* _WORK TO BE COMPLETED_
Reproduce exactly the lines from the top of the records below through the line holding "Firmen-Empfehlungen".

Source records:
□ □ □ □ □ □ □

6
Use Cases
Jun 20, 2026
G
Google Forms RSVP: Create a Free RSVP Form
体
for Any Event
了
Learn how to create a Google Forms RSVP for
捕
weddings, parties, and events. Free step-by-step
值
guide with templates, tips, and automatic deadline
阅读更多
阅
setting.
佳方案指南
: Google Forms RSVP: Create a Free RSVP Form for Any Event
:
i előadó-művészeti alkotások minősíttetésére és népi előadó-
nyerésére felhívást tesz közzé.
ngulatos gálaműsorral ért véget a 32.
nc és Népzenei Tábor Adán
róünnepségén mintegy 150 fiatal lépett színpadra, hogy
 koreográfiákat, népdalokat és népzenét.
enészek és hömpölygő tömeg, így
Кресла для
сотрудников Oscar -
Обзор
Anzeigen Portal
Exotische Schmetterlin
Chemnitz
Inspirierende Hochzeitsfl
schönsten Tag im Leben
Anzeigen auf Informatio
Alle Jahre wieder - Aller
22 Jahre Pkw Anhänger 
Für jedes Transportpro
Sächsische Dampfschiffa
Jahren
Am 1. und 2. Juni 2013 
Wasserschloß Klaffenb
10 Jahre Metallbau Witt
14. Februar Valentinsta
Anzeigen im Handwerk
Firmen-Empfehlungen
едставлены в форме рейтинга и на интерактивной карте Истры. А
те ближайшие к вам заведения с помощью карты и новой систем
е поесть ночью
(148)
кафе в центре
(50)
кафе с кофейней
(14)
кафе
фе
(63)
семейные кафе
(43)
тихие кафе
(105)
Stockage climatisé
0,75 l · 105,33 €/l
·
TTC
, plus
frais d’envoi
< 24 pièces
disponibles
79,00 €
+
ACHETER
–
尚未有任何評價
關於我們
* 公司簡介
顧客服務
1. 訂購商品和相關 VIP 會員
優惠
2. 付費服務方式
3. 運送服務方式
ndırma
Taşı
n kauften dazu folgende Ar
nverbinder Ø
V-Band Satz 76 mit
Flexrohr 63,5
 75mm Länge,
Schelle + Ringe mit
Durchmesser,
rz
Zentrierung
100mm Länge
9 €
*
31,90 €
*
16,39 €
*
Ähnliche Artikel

□ □ □ □ □ □ □

* _RESPONSE AREA_
6
Use Cases
Jun 20, 2026
G
Google Forms RSVP: Create a Free RSVP Form
体
for Any Event
了
Learn how to create a Google Forms RSVP for
捕
weddings, parties, and events. Free step-by-step
值
guide with templates, tips, and automatic deadline
阅读更多
阅
setting.
佳方案指南
: Google Forms RSVP: Create a Free RSVP Form for Any Event
:
i előadó-művészeti alkotások minősíttetésére és népi előadó-
nyerésére felhívást tesz közzé.
ngulatos gálaműsorral ért véget a 32.
nc és Népzenei Tábor Adán
róünnepségén mintegy 150 fiatal lépett színpadra, hogy
 koreográfiákat, népdalokat és népzenét.
enészek és hömpölygő tömeg, így
Кресла для
сотрудников Oscar -
Обзор
Anzeigen Portal
Exotische Schmetterlin
Chemnitz
Inspirierende Hochzeitsfl
schönsten Tag im Leben
Anzeigen auf Informatio
Alle Jahre wieder - Aller
22 Jahre Pkw Anhänger 
Für jedes Transportpro
Sächsische Dampfschiffa
Jahren
Am 1. und 2. Juni 2013 
Wasserschloß Klaffenb
10 Jahre Metallbau Witt
14. Februar Valentinsta
Anzeigen im Handwerk
Firmen-Empfehlungen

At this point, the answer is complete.